* [CONSIGNE]:
Citez textuellement, dans le texte sur le congrès du Parti libéral fédéral, tout ce qui va de « Il y quelque » jusqu'à « du Parti conservateur. ».

* [DOCUMENT SOURCE]:

· · · · · · ·

Les donneurs de leçons

Il y quelque chose de comique à la présence de l’ancienne secrétaire d’État américaine Hillary Clinton et aussi de l’ex premier ministre du Canada Jean Chrétien au congrès du Parti libéral fédéral à Ottawa le 5 mai à Ottawa ; c’est surtout révélateur de leur affolement devant la montée de la droite populiste aux États-Unis et au Canada. Chrystia Freeland, vice première ministre et ministre des Finances dans le cabinet Trudeau a ajouté son grain de sel avec son intervention contre Pierre Poilievre, chef du Parti conservateur.

Hillary Clinton a prévenu les congressistes contre les idées "loufoques" et l’intolérance des politiciens populistes. Jean Chrétien pour sa part a attaqué sans ménagement, avec sa verve habituelle, le chef conservateur Pierre Poilievre. Chrystia Freeland l’a quasiment présenté comme un danger national en raison de ses propositions de congédier le gouverneur de la Banque du Canada et d’abolir CBC-Radio-Canada.

· · · · · · ·

* [SECTION DES DONNÉES]:
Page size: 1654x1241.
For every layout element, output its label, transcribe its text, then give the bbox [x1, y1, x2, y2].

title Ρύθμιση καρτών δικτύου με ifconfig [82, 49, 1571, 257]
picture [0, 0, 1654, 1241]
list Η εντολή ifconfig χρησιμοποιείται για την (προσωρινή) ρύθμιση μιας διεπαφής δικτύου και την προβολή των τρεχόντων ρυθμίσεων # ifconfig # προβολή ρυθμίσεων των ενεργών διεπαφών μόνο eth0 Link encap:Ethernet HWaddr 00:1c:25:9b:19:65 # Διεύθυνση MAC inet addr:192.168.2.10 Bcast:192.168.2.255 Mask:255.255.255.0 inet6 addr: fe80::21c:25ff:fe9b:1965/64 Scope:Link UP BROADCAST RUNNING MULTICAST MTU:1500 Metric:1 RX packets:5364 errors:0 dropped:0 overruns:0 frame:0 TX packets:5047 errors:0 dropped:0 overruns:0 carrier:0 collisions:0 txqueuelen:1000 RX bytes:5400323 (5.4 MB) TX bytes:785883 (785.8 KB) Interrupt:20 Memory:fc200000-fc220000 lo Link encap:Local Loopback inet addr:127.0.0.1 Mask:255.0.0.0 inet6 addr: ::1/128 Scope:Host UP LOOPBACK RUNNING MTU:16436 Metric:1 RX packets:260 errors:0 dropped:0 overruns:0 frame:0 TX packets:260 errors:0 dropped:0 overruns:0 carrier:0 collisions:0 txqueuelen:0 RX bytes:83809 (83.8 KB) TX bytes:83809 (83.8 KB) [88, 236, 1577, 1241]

· · · · · · ·

* [RÉPONSE COMPLÈTE]:
Il y quelque chose de comique à la présence de l’ancienne secrétaire d’État américaine Hillary Clinton et aussi de l’ex premier ministre du Canada Jean Chrétien au congrès du Parti libéral fédéral à Ottawa le 5 mai à Ottawa ; c’est surtout révélateur de leur affolement devant la montée de la droite populiste aux États-Unis et au Canada. Chrystia Freeland, vice première ministre et ministre des Finances dans le cabinet Trudeau a ajouté son grain de sel avec son intervention contre Pierre Poilievre, chef du Parti conservateur.